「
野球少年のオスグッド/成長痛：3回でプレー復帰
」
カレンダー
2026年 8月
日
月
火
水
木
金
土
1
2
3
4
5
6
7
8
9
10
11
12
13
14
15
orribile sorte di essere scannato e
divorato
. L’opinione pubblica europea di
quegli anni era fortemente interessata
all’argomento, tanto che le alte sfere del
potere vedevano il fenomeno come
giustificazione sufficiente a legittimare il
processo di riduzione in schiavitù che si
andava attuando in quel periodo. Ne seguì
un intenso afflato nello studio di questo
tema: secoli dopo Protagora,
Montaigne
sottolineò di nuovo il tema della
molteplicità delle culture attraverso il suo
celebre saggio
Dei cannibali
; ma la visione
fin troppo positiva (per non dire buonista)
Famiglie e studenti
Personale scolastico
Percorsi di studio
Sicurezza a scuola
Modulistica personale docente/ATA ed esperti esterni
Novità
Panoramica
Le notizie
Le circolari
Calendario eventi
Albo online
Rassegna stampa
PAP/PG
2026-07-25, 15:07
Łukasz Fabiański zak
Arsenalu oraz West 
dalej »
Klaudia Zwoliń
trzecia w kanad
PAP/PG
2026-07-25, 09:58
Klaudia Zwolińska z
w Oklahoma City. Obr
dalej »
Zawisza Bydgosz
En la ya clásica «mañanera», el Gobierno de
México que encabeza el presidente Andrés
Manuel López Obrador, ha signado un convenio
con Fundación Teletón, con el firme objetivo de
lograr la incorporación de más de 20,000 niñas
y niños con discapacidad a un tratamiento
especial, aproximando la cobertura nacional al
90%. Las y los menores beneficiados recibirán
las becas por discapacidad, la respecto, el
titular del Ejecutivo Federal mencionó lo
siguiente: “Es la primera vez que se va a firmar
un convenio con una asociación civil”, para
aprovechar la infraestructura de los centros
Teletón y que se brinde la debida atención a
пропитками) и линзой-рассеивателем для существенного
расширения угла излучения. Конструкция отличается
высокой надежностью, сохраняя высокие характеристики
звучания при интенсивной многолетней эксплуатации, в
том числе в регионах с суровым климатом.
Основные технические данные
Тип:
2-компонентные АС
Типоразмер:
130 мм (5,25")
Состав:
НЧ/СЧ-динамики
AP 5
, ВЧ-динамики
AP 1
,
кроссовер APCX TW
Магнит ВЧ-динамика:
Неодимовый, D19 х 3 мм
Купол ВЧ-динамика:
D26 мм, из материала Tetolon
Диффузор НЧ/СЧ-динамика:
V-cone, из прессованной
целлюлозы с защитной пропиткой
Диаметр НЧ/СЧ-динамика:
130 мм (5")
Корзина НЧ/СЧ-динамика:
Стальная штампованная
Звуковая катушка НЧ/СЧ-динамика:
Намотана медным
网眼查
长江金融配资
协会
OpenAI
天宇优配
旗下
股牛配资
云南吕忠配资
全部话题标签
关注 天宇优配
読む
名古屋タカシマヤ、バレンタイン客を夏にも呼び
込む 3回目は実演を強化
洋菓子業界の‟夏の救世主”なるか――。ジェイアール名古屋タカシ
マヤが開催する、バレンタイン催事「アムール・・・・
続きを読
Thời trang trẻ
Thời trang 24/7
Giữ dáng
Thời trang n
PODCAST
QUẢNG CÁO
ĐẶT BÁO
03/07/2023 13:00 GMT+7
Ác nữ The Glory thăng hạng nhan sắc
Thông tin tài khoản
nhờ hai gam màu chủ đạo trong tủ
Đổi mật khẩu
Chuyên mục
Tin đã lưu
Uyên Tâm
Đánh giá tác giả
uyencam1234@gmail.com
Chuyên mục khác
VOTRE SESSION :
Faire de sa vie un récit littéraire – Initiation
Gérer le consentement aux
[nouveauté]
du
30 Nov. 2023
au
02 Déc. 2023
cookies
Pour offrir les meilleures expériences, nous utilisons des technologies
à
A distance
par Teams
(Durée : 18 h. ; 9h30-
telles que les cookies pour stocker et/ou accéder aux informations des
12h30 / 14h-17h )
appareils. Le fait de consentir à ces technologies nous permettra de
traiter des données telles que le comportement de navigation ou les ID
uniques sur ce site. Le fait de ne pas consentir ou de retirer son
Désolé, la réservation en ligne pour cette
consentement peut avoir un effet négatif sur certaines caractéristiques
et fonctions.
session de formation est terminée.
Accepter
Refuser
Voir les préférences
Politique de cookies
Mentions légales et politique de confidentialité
# # # # # # #
_Exercise directions_
Retype the lines from the start of the records down to and including the line that contains "all’argomento, tanto che le alte sfere del". Keep every character unchanged.

_Task answer_
「
野球少年のオスグッド/成長痛：3回でプレー復帰
」
カレンダー
2026年 8月
日
月
火
水
木
金
土
1
2
3
4
5
6
7
8
9
10
11
12
13
14
15
orribile sorte di essere scannato e
divorato
. L’opinione pubblica europea di
quegli anni era fortemente interessata
all’argomento, tanto che le alte sfere del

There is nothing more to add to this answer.